- Battle of Riga: Part of the Livonian Crusade
| Date | 1215 |
| Location | Riga (Latvia)57°03′00″N 24°03′00″E﻿ / ﻿57.05000°N 24.05000°E |
| Result | Livonian victory |

Belligerents
- Sword-Brothers, Livs and Letts: Oeselians and other Estonians

Commanders and leaders
- Volquin: Unknown

Strength
- Unknown: Unknown

Casualties and losses
- Unknown: Unknown

= Battle of Riga (1215) =

Estonian attempt to repel Livonian forces

The Battle of Riga was an attempt by native Estonian forces to repel the Crusader knights (known as the Livonian Brothers of the Sword) and their allies during the Livonian Crusade.
== History ==
In 1215, after the raid of Ridala and the loss of the Leole stronghold, Estonian forces agreed to co-operate for a large-scale counter-offensive. A strategic plan was formed, with the hoped-for result of "the complete destruction of the nearby German colonies". According to the plan, the Oeselians were to close the Daugava River estuary and besiege the city of Riga, the Rotalians were to attack the Livonians in Turaida, and the Sackalians and Ungannians were to harass the Latgalians, preventing them from coming to the assistance of Riga.

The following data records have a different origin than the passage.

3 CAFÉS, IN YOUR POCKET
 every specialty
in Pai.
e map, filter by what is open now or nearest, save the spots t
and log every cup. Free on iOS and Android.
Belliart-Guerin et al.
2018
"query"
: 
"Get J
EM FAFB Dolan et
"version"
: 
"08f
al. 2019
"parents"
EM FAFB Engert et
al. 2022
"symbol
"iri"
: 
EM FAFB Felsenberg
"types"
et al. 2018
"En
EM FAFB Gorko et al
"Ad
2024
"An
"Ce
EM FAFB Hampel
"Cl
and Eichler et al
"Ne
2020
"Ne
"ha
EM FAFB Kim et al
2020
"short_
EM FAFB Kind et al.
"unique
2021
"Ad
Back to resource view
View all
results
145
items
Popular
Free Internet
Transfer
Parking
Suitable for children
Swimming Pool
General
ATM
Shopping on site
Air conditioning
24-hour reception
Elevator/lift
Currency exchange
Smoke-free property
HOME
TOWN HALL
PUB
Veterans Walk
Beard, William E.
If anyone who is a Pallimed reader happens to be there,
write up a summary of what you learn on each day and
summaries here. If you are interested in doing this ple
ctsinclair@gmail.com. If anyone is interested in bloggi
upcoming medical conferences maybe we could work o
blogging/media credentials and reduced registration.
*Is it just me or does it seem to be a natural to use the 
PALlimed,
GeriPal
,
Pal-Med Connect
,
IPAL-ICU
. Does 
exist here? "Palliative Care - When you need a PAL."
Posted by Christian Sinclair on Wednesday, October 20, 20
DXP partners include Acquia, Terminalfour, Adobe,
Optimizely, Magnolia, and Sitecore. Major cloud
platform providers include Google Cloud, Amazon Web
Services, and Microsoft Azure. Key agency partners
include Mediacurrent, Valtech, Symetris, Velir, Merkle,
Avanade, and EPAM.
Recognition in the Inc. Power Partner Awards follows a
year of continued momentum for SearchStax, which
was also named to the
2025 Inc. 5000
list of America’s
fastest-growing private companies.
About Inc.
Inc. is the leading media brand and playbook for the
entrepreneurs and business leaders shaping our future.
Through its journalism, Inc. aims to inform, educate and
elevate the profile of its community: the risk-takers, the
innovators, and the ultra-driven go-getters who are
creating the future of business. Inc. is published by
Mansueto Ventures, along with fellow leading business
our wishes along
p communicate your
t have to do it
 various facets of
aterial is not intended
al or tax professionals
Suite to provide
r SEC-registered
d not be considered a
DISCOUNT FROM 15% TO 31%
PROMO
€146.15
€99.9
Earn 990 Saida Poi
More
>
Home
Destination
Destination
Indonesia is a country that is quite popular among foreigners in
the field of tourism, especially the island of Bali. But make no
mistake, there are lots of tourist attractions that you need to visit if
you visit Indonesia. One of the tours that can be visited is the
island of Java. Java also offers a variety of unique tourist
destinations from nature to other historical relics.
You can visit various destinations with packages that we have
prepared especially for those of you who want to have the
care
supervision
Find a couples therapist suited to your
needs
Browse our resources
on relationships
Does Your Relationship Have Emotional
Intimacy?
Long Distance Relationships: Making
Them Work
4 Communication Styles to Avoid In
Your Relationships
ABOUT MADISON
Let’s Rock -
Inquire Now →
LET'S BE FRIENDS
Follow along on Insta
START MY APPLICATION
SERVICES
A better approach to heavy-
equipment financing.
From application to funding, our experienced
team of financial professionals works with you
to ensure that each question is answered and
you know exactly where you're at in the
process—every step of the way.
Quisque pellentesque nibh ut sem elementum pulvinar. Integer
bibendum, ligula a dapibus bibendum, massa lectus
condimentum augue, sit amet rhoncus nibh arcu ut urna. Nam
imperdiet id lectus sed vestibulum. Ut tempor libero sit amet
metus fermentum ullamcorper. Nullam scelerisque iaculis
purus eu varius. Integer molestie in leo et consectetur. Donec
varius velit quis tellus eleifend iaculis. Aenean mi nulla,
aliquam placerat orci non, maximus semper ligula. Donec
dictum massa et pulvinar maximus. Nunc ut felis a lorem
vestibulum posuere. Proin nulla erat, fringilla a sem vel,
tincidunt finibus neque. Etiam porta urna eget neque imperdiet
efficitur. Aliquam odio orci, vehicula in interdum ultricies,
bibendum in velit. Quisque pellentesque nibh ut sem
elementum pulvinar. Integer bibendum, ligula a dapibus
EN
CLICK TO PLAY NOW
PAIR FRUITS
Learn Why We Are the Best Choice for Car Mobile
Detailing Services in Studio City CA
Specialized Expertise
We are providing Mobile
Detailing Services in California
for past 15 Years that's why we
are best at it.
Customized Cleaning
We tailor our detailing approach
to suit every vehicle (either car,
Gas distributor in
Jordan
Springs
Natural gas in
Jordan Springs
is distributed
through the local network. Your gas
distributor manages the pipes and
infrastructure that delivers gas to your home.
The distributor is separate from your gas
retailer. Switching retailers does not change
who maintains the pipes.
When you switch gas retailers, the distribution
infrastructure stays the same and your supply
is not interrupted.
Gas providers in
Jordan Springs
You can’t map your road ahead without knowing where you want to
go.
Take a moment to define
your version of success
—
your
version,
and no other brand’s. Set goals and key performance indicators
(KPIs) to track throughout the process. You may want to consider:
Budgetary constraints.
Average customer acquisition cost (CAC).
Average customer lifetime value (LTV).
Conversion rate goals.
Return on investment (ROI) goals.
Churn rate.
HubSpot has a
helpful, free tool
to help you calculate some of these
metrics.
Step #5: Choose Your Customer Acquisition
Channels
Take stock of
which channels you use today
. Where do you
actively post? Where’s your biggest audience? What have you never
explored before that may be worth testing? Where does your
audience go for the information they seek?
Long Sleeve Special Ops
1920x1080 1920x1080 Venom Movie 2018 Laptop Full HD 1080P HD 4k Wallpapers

At the end of April or beginning of May 1215, the Oeselians closed the estuary of the Daugava River. Old ships and wooden obstacles built on the spot were filled with rocks and sunk to prevent German cogs from escaping to sea, and Oeselian troops took up positions in a field just outside Riga. When a strong enemy force charged out of the city, they pulled back to the estuary to await reinforcements. Unexpectedly for the besiegers, two German cogs arrived from the sea. Threatened with being caught between two armies, the Oeselian fleet decided to break out to the sea.

In the meantime, malevs from other counties were engaging in the areas of Livonia and Tālava, where the elder Tālivaldis was burnt alive. They did not achieve much success because the villagers had been able to take shelter in the strongholds. The hoped-for cooperative attack did not bring any results due to the insufficient number of troops.